BEGIN

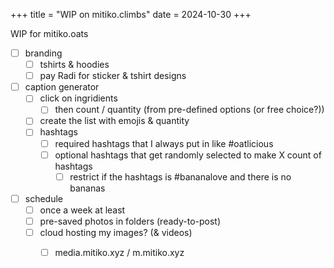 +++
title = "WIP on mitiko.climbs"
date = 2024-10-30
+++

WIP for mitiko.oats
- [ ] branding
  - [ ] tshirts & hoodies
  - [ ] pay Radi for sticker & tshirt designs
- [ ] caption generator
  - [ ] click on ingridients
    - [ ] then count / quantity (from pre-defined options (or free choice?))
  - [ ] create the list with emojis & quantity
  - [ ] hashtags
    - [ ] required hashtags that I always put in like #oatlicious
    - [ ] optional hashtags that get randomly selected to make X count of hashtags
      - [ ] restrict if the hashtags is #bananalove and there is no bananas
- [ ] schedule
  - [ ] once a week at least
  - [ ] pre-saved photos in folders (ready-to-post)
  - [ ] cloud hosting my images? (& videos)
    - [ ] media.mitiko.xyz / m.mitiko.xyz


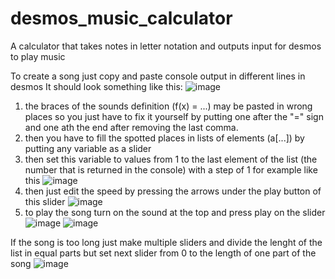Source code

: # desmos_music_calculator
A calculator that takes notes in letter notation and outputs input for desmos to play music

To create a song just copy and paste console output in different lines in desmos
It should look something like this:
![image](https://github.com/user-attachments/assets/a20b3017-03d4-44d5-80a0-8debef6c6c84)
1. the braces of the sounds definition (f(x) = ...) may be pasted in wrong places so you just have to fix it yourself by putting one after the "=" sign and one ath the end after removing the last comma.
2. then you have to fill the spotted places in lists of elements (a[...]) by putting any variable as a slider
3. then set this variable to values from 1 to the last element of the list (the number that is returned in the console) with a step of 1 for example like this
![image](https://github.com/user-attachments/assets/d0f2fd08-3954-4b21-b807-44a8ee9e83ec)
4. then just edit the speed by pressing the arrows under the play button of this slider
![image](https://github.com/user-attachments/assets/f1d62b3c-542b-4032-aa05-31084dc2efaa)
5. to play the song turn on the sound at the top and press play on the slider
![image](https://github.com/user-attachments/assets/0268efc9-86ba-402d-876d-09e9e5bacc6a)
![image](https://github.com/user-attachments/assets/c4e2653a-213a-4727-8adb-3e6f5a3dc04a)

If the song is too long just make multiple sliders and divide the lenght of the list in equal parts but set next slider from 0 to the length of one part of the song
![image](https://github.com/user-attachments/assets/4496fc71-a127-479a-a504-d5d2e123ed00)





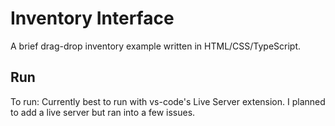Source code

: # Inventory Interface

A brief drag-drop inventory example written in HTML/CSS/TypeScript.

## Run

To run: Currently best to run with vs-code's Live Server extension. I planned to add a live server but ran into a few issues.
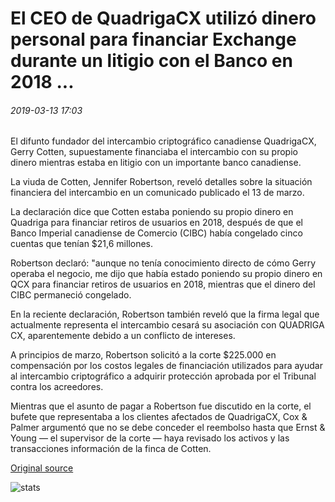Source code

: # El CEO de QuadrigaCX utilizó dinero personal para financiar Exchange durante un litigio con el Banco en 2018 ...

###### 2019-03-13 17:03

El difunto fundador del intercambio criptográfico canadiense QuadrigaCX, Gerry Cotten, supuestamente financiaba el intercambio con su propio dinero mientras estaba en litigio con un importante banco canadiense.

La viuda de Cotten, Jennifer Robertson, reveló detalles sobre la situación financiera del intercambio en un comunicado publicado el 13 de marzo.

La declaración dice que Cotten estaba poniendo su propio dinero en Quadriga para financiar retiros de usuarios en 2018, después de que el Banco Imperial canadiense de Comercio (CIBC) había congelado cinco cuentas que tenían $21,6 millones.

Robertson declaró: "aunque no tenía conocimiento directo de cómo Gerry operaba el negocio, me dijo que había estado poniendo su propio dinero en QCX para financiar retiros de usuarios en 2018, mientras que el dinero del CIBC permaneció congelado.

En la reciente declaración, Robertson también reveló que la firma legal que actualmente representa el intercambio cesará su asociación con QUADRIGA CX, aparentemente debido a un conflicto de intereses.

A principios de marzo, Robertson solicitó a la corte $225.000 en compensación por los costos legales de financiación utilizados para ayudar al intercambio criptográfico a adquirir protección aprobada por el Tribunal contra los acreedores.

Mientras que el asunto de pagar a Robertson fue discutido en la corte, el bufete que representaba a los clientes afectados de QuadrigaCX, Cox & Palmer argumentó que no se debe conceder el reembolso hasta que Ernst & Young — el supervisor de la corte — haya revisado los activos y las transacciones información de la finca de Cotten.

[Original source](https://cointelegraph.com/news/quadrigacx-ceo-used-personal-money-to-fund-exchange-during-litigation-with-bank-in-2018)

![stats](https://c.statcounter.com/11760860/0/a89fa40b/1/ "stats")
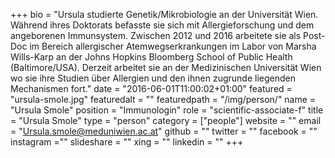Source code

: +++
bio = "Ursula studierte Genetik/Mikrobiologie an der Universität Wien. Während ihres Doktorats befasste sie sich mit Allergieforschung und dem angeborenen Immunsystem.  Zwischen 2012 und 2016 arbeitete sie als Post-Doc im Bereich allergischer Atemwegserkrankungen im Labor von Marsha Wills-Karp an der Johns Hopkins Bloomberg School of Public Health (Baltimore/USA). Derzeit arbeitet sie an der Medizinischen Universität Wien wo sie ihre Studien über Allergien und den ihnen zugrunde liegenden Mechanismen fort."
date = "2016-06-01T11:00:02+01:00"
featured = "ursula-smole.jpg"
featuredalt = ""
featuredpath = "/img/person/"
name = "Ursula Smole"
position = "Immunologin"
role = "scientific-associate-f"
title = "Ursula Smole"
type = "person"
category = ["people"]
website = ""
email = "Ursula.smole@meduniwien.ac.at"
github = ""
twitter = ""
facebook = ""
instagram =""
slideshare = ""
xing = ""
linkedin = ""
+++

END

▶ **YOUR TASK**: Pictures in the material above should be skipped; print exactly the lines from the one with "A brief drag-drop" through the one with "La declaración dice".

▶ **SOLUTION FOR THIS PROBLEM**:
A brief drag-drop inventory example written in HTML/CSS/TypeScript.

## Run

To run: Currently best to run with vs-code's Live Server extension. I planned to add a live server but ran into a few issues.
Source code

: # El CEO de QuadrigaCX utilizó dinero personal para financiar Exchange durante un litigio con el Banco en 2018 ...

###### 2019-03-13 17:03

El difunto fundador del intercambio criptográfico canadiense QuadrigaCX, Gerry Cotten, supuestamente financiaba el intercambio con su propio dinero mientras estaba en litigio con un importante banco canadiense.

La viuda de Cotten, Jennifer Robertson, reveló detalles sobre la situación financiera del intercambio en un comunicado publicado el 13 de marzo.

La declaración dice que Cotten estaba poniendo su propio dinero en Quadriga para financiar retiros de usuarios en 2018, después de que el Banco Imperial canadiense de Comercio (CIBC) había congelado cinco cuentas que tenían $21,6 millones.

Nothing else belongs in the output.